Douglas Rushkoff (06/12/2008) 
Powered by: CoveritLive
  

Close  

3:55
Word of Mouth and Marketing is an oxymoron.
3:55
Word of mouth happened when communication only happened in a social context. Marketing was developed in an ear of mass media that could be monopolized. They have a very different character.
3:58
Advertising is over. It’s a modern invention. It’s over because what we think of as “branding” is over. Branding is an artifact of broadcasting culture, of top down communications. The Internet is bringing this era to an end.
3:59
Our thinking about social media is skewed by our thinking about what was before.
4:03
Modern brands have replaced the real relationships we have with individuals and small businesses with “mythological” relationships that are constructed through mass media campaigns.
4:04
Mass production led to mass marketing which led to mass media.
4:05
Mass production depersonalizes the worker. Mass marketing desocializes. Mass media isolates the invidual audience member.
4:13
In the social media space, brands are deconstructed as soon as they are communicated. Value is created in a decentralized way by people using something and then communicating it to others.
4:15
Dumb marketers have tried to do traditional marketing in a viral way. They recruite Paris Hilton for burger campaigns.
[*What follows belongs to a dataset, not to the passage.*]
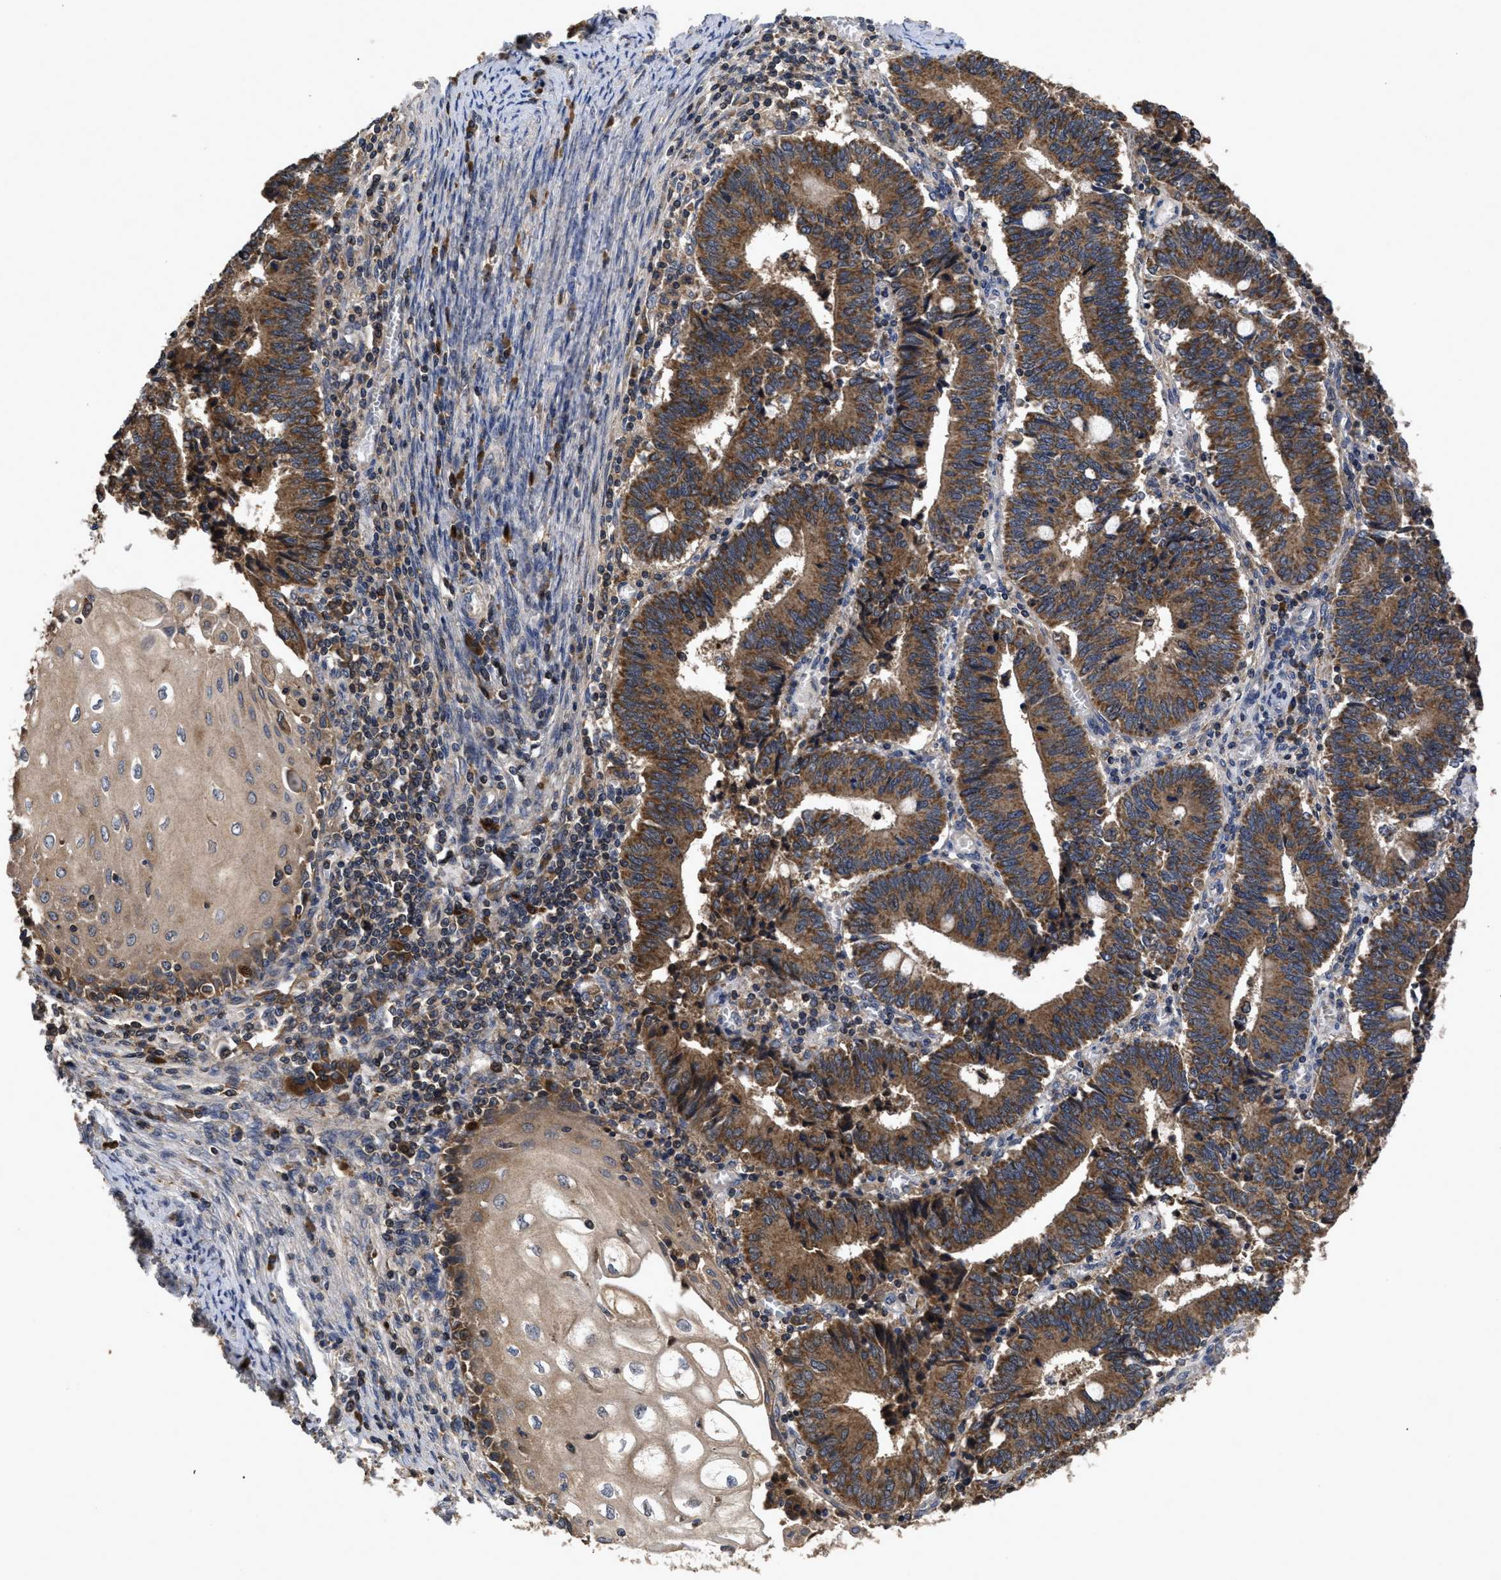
{"staining": {"intensity": "moderate", "quantity": ">75%", "location": "cytoplasmic/membranous"}, "tissue": "cervical cancer", "cell_type": "Tumor cells", "image_type": "cancer", "snomed": [{"axis": "morphology", "description": "Adenocarcinoma, NOS"}, {"axis": "topography", "description": "Cervix"}], "caption": "Cervical adenocarcinoma stained for a protein (brown) exhibits moderate cytoplasmic/membranous positive expression in about >75% of tumor cells.", "gene": "LRRC3", "patient": {"sex": "female", "age": 44}}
Burger sales fall. Paris Hilton’s reputation goes up. Marketing fails.
4:16
Marketers first reacted to new media by porting the old techniques to the new medium. Remember the concept of “sticky” websites? Did consumers really want to be portrayed as flies on flypaper?
4:17
When other tactics failed, marketers tried to fake it. And they were found out.
4:18
All of these efforts have been about trying to restore traditional brand storytelling into the new media. And it doesn’t work.
4:21
We are moving into a single communications space in which advertising will evolve into public relations. The difference between advertising and PR is the difference between fiction and nonfiction in a book store. Advertising is about creating fictions. PR is about explaining what is happening in the real world.
4:22
In a single communications space, a company can give consumers the social currency to talk about what the company does. They can reach out to people who share a passion for what the company does. And they can rely on those consumers to talk about this.
4:23
A metric of success for Word of Mouth should be how many people are applying for jobs at your company. How many people think it would be a great place to work?
4:24
The task of the smart company’s communication/PR department should be to provide people with the information they need to talk about their companies – social currency. That’s when a company achieves transparency – the breakdown of the walls between a company and its employees and consumers.
4:29
The new word of mouth expert will be the person who starts a discussion inside a company and then let’s the discussion proceed from there.